Exercise aim: Return the records word for word. Any pictures in them are not part of the copy.

Extracted data entries:
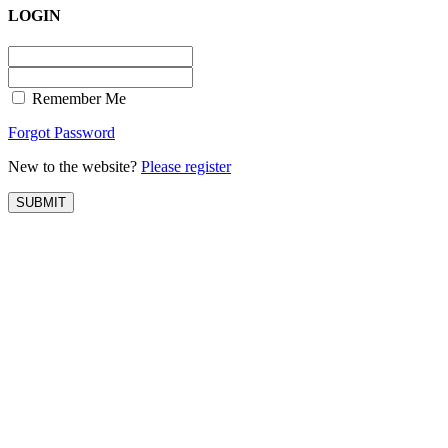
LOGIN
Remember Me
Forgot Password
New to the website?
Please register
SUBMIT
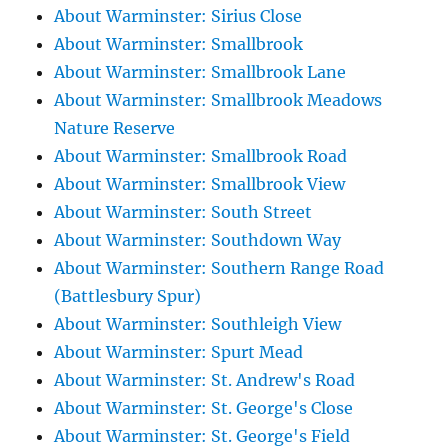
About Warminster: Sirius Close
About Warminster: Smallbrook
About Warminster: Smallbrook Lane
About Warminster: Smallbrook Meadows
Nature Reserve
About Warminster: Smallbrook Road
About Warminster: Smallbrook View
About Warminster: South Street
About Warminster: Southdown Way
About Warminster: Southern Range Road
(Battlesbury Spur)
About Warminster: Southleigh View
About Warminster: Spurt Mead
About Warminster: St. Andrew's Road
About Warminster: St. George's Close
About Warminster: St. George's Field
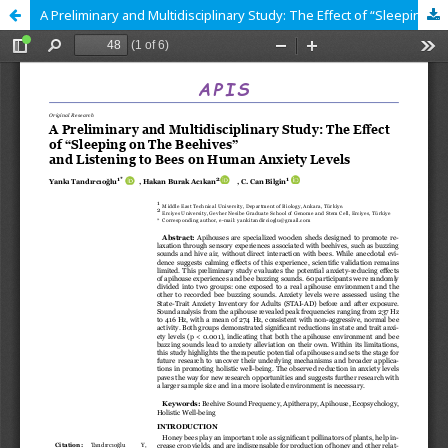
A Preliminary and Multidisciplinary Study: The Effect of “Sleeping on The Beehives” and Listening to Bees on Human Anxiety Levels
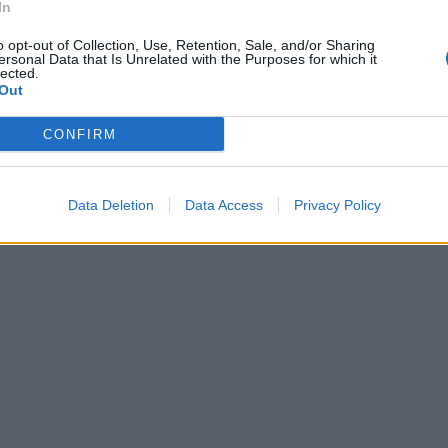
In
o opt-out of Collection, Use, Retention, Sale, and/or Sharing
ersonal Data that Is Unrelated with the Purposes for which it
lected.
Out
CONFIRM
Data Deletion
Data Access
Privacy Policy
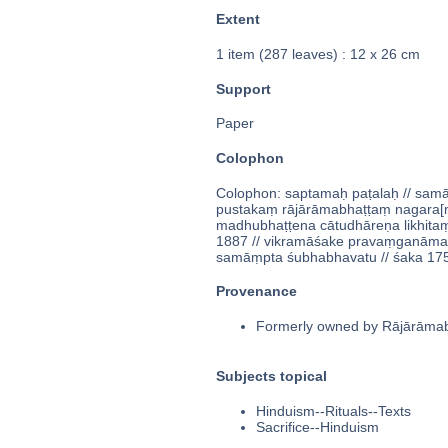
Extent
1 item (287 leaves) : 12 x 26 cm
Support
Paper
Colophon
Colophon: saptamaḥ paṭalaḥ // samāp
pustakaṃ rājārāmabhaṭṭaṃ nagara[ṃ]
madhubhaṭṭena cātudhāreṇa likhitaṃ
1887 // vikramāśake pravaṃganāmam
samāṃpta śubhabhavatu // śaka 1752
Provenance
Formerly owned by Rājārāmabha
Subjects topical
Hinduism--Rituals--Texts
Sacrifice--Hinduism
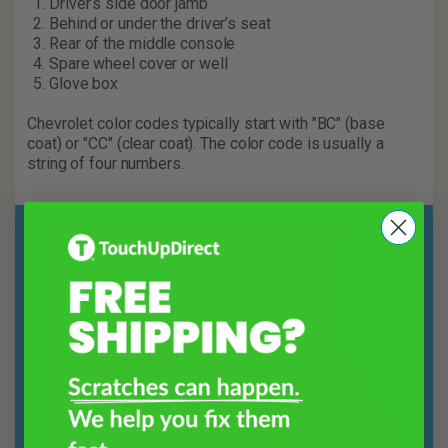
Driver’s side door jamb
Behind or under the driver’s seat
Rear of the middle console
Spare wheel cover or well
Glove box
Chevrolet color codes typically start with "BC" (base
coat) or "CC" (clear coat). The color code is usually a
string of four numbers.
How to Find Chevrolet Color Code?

Answer area:
LOGIN
Remember Me
Forgot Password
New to the website?
Please register
SUBMIT
About Warminster: Sirius Close
About Warminster: Smallbrook
About Warminster: Smallbrook Lane
About Warminster: Smallbrook Meadows
Nature Reserve
About Warminster: Smallbrook Road
About Warminster: Smallbrook View
About Warminster: South Street
About Warminster: Southdown Way
About Warminster: Southern Range Road
(Battlesbury Spur)
About Warminster: Southleigh View
About Warminster: Spurt Mead
About Warminster: St. Andrew's Road
About Warminster: St. George's Close
About Warminster: St. George's Field
A Preliminary and Multidisciplinary Study: The Effect of “Sleeping on The Beehives” and Listening to Bees on Human Anxiety Levels
In
o opt-out of Collection, Use, Retention, Sale, and/or Sharing
ersonal Data that Is Unrelated with the Purposes for which it
lected.
Out
CONFIRM
Data Deletion
Data Access
Privacy Policy
Extent
1 item (287 leaves) : 12 x 26 cm
Support
Paper
Colophon
Colophon: saptamaḥ paṭalaḥ // samāp
pustakaṃ rājārāmabhaṭṭaṃ nagara[ṃ]
madhubhaṭṭena cātudhāreṇa likhitaṃ
1887 // vikramāśake pravaṃganāmam
samāṃpta śubhabhavatu // śaka 1752
Provenance
Formerly owned by Rājārāmabha
Subjects topical
Hinduism--Rituals--Texts
Sacrifice--Hinduism
Driver’s side door jamb
Behind or under the driver’s seat
Rear of the middle console
Spare wheel cover or well
Glove box
Chevrolet color codes typically start with "BC" (base
coat) or "CC" (clear coat). The color code is usually a
string of four numbers.
How to Find Chevrolet Color Code?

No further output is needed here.